Was doing an assignment for class. Running the mapper and reducer codes in my local system went fine and got the desired output. I have a feeling that there's something wrong with Hadoop.
Here's the screenshots from my Linux Terminal. Just the top and bottom. top bottom
My friend told me to check the logs in the Hadoop folder. The first one had this:
Sep 12, 2023 7:58:26 PM com.sun.jersey.guice.spi.container.GuiceComponentProviderFactory register INFO: Registering org.apache.hadoop.mapreduce.v2.app.webapp.JAXBContextResolver as a provider class Sep 12, 2023 7:58:26 PM com.sun.jersey.guice.spi.container.GuiceComponentProviderFactory register INFO: Registering org.apache.hadoop.yarn.webapp.GenericExceptionHandler as a provider class Sep 12, 2023 7:58:26 PM com.sun.jersey.guice.spi.container.GuiceComponentProviderFactory register INFO: Registering org.apache.hadoop.mapreduce.v2.app.webapp.AMWebServices as a root resource class Sep 12, 2023 7:58:26 PM com.sun.jersey.server.impl.application.WebApplicationImpl _initiate INFO: Initiating Jersey application, version 'Jersey: 1.19 02/11/2015 03:25 AM' Sep 12, 2023 7:58:26 PM com.sun.jersey.guice.spi.container.GuiceComponentProviderFactory getComponentProvider INFO: Binding org.apache.hadoop.mapreduce.v2.app.webapp.JAXBContextResolver to GuiceManagedComponentProvider with the scope "Singleton" Sep 12, 2023 7:58:26 PM com.sun.jersey.guice.spi.container.GuiceComponentProviderFactory getComponentProvider INFO: Binding org.apache.hadoop.yarn.webapp.GenericExceptionHandler to GuiceManagedComponentProvider with the scope "Singleton" Sep 12, 2023 7:58:26 PM com.sun.jersey.guice.spi.container.GuiceComponentProviderFactory getComponentProvider INFO: Binding org.apache.hadoop.mapreduce.v2.app.webapp.AMWebServices to GuiceManagedComponentProvider with the scope "PerRequest" log4j:WARN No appenders could be found for logger (org.apache.hadoop.mapreduce.v2.app.MRAppMaster). log4j:WARN Please initialize the log4j system properly. log4j:WARN See http://logging.apache.org/log4j/1.2/faq.html#noconfig for more info.
The last one was empty.

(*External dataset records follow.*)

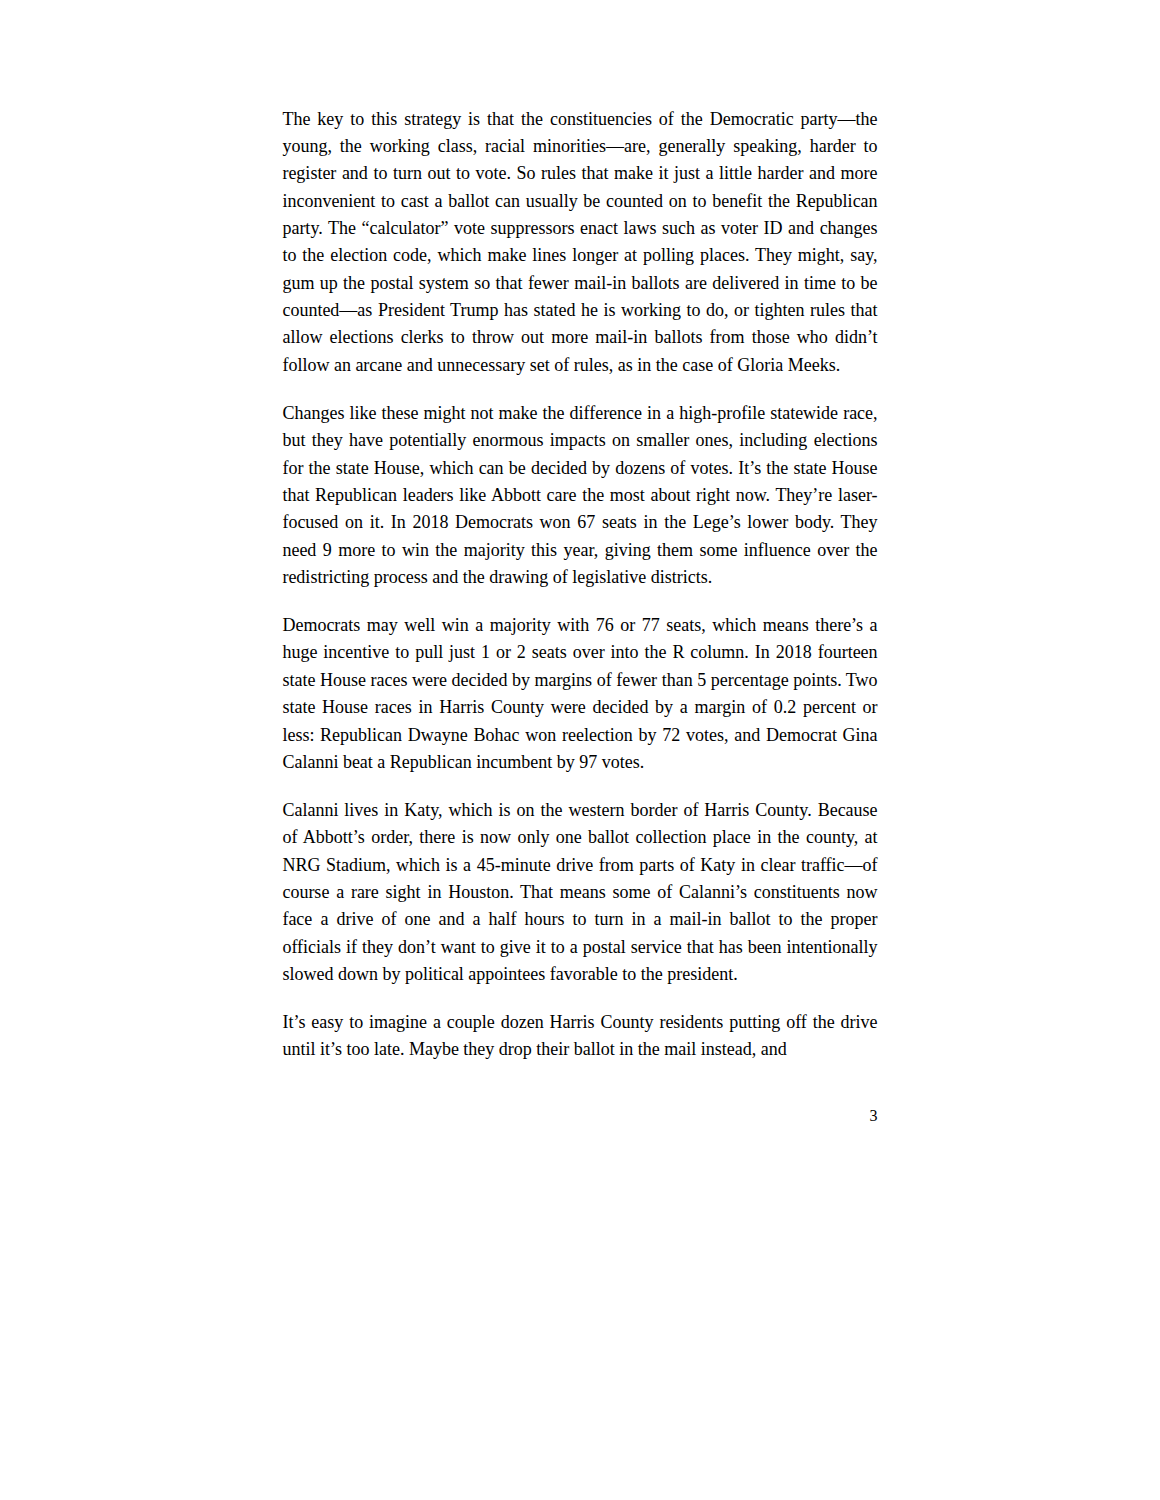The key to this strategy is that the constituencies of the Democratic party—the young, the working class, racial minorities—are, generally speaking, harder to register and to turn out to vote. So rules that make it just a little harder and more inconvenient to cast a ballot can usually be counted on to benefit the Republican party. The “calculator” vote suppressors enact laws such as voter ID and changes to the election code, which make lines longer at polling places. They might, say, gum up the postal system so that fewer mail-in ballots are delivered in time to be counted—as President Trump has stated he is working to do, or tighten rules that allow elections clerks to throw out more mail-in ballots from those who didn’t follow an arcane and unnecessary set of rules, as in the case of Gloria Meeks.
Changes like these might not make the difference in a high-profile statewide race, but they have potentially enormous impacts on smaller ones, including elections for the state House, which can be decided by dozens of votes. It’s the state House that Republican leaders like Abbott care the most about right now. They’re laser-focused on it. In 2018 Democrats won 67 seats in the Lege’s lower body. They need 9 more to win the majority this year, giving them some influence over the redistricting process and the drawing of legislative districts.
Democrats may well win a majority with 76 or 77 seats, which means there’s a huge incentive to pull just 1 or 2 seats over into the R column. In 2018 fourteen state House races were decided by margins of fewer than 5 percentage points. Two state House races in Harris County were decided by a margin of 0.2 percent or less: Republican Dwayne Bohac won reelection by 72 votes, and Democrat Gina Calanni beat a Republican incumbent by 97 votes.
Calanni lives in Katy, which is on the western border of Harris County. Because of Abbott’s order, there is now only one ballot collection place in the county, at NRG Stadium, which is a 45-minute drive from parts of Katy in clear traffic—of course a rare sight in Houston. That means some of Calanni’s constituents now face a drive of one and a half hours to turn in a mail-in ballot to the proper officials if they don’t want to give it to a postal service that has been intentionally slowed down by political appointees favorable to the president.
It’s easy to imagine a couple dozen Harris County residents putting off the drive until it’s too late. Maybe they drop their ballot in the mail instead, and
3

All the others have this:
/usr/bin/env: 'python': No such file or directory
Now, Python is installed. This is however the first time I'm running a Hadoop Job on my VM. I followed the installation provided by my professor so I don't really know what's gone wrong.
It seems you may have #!/usr/bin/env python
at the top of your file?
The error refers to the python
binary is not on the OS PATH
(even if it may be installed), so cannot be set with env
command.
That file heading isn't necessary, as long as you can pass python
executable to Mapreduce command.
However, no one really writes mapreduce like this anymore, after creation of Spark / PySpark or mrjob
libraries, so unfortunately I think you're being taught outdated information.
log4j:WARN Please initialize the log4j system properly
This is a separate issue, but you should definitely try to fix it for debugging other YARN problems.